Not this night. Gianna laughed and pinwheeled her arms and was very much awake. Lola mournfully barked at the door. However, as I learned when teaching, there is always a Plan B. So I plunked my little ten-week old party animal in her Neglect-O-Matic and went to fetch the dog. Lola happily trotted up the stairs until it dawned on her that a bath was in her future. She went into Passive Resistance Mode, ignoring my commands to get into the bath, pretending to be invisible by crouching flat on the floor and looking away from me, and finally laying on her bed while panting happily at me, saying, "Get in the bed? Okay!" I finally dragged her and her bed into the bathroom, while she quietly hummed, "We Shall Overcome." It took another few minutes to hoist her front paws into the tub. I shoved against the rest of her 70 pound body while telling her how FREAKING SERIOUS I was.
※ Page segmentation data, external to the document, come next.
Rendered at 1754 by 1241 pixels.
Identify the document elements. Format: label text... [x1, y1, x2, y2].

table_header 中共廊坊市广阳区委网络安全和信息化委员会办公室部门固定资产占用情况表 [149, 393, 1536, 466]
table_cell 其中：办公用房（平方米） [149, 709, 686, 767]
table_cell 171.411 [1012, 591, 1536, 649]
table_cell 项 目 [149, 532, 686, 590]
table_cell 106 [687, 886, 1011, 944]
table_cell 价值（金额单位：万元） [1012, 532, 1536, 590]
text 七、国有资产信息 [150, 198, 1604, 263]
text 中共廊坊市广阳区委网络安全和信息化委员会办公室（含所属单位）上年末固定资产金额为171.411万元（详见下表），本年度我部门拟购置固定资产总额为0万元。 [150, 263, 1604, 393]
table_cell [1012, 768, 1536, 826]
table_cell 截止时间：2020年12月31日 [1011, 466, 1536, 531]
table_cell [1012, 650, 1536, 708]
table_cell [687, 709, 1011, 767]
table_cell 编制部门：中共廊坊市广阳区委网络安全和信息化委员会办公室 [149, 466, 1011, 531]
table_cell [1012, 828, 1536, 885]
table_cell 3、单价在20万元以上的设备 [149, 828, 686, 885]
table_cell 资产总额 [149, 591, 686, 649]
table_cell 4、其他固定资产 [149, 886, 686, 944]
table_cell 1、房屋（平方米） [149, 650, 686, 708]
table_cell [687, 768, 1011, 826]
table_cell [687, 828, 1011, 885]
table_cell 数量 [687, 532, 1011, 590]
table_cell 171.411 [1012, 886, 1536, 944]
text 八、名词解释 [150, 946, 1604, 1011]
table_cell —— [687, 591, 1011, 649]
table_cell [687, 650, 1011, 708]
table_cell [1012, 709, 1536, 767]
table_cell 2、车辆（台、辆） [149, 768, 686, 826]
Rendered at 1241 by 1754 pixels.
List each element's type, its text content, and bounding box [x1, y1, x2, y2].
Gianna contemplated this new, odd addition to her bedtime routine while practicing her newest trick of cramming both hands into her mouth. She was becoming more awake as the clock ticked on. I scrubbed the stink-hound until she smelled more like an organic oatmeal and aloe covered rotten chipmunk. One hour later (and one scrub of the hair-covered tub later), the dog was completely taken care of. Gianna needed another hour after that to calm down from the insanity. After about a mile worth of pacing the floor in the light of The Fresh Prince of Bel Air on mute, she was finally out.

Too bad I was now wide awake. I think I have a new idea for a reality show.

Saturday, September 08, 2007

Babies Eatin' Good in the Neighborhood, TOO!




Gianna had her first Nurse-Out today! More than 96 sites nationwide participated, and if the turnout was anything like the one in the Metro Detroit area, that means thousands of nursing mommies!


She, of course, chose to represent by sleeping in the Hotsling the whole time. I had the fun of holding a sign (I chose "Human Milk for Human Babies") and chanting. The Madison Heights Applebees was really accomodating, and handed out ice water. No idea what was on the paper they handed to the news guy with their "official statement" from Corporate Headquarters, but I'm sure it had something along the lines of, "We respect state laws that protect a mother's rights, blah blah blah..." Well, that's fantastic. Now make it a Corporate-wide law, make sure staff are all appropriately trained, and for Pete's sake, please do not humiliate a mother who is nursing her 7 month old to the point of tears. No, babies probably do NOT want to eat with something over their head- do you? Nope, babies also do NOT want to eat in the restroom, while someone in the next stall is depositing their "Ultimate Trio" to make room for dessert. Would you?


And as I always told my kindergartners, "You are the boss of your own bodies. No one else's." In other words, if you don't like to see a woman feeding her baby the very best way possible, simply turn your head and look at something else. Like, turn your head and look at some things that people don't seem to bitch much about, which means they must be so much more pleasant- the guy chewing with his mouth open. Or the slightly Rubenesque teenage girls with their low-rise jeans and halters squishing their bellies into a nice little fat belt. Or the lady loudly lambasting her children. Or any of the things I do not like to see while eating or shopping or plain old anywhere.